Name: Welsh grandmother.
Age: hard to say.
Appearance: possibly Welsh-looking.
Whose Welsh grandmother are we talking about? We don’t know. But we do know people have been searching for her all week.
Where? Downtown Cardiff? The Brecon Beacons? Snowdonia? On Google.
Is she all right? She appears to be a matter of conjecture. Google searches for “Welsh grandmother” hit their highest level ever last Friday.
Why? The spike coincided with Wales’s stunning victory over Belgium in the Euro 16 tournament, courtesy of England fans suddenly keen to claim a bit of Welsh ancestry.
I see. Wait, what? England suffered a humiliating exit from the tournament, while Wales have reached their first ever Euro semifinal. Fickle fans are jumping on the bandwagon.
How could somebody not know whether their own grandmother was Welsh? Maybe she died before anyone could ask her.
Even so, it makes no sense. Why would Google know if you had a Welsh grandmother or not? Google knows many things.
But searching for “Welsh grandmother” won’t get you anywhere, unless you want to know how to say grandmother in Welsh. They say “nain” in the north and “mam-gu” in the south.
When I type “Welsh” into Google, I’m offered “corgi”, “flag” and “rarebit”. No grandmother. Yes, but by the time you get to “Welsh g …”
“Government”, “girls’ names”, “gold”, “guards”. OK, but surely when you type “Welsh grand …”
“Grand national”. Why are you trying to rubbish this cute story? What’s wrong with people loving football, and their nains?
Exactly how many people performed this idiotic inquiry on Friday?
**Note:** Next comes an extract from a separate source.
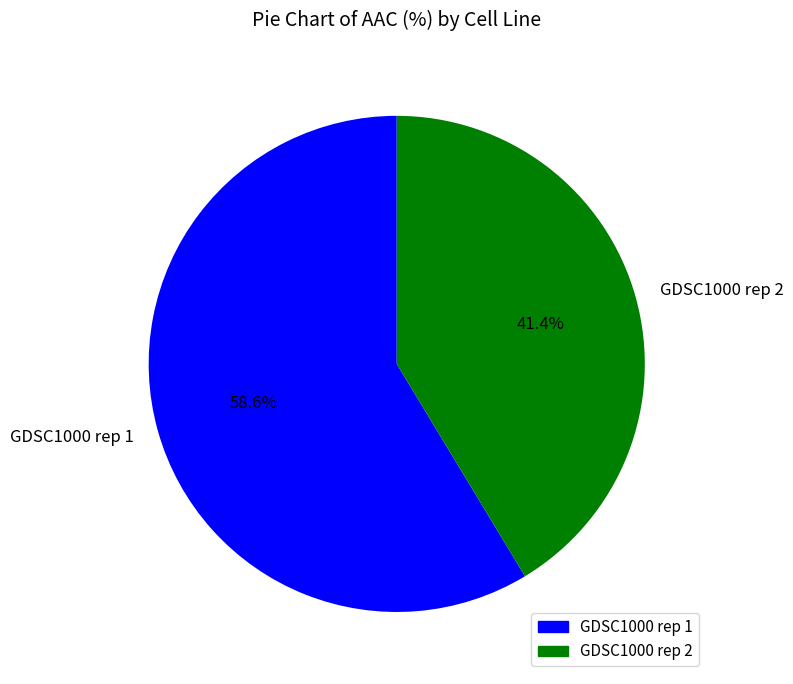

What percentage is the GDSC1000 rep 1 slice, to the nearest percent?

59%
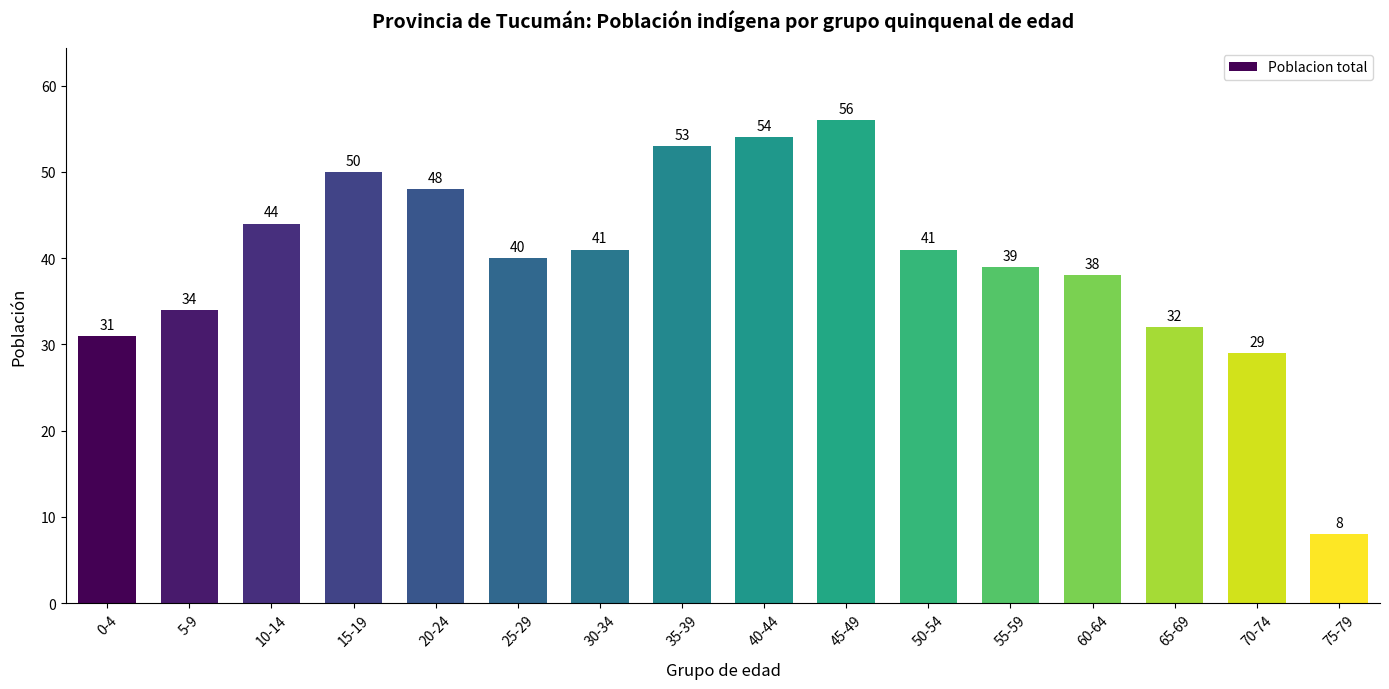

What value does the data have at 15-19?

50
Searches reportedly rose fivefold between kick-off and the final whistle.
Yes, but how many is that? According to Google Adwords, searches for “Welsh grandmother” average about 50 a month – not quite two per day. It comes at a time, however, when nobody seems to want to be the nationality they are. Thousands of Britons have been investigating their ancestry in hopes of applying for Irish or other EU passports in the wake of the Brexit vote.
Not Welsh, though. No, there is no Welsh passport. This is just about football.
Do say: “Good luck against Portugal on Wednesday!”
Don’t say: “You’re not my real nain, but if you drop by the pub at half time, there’s a tenner in it for you.”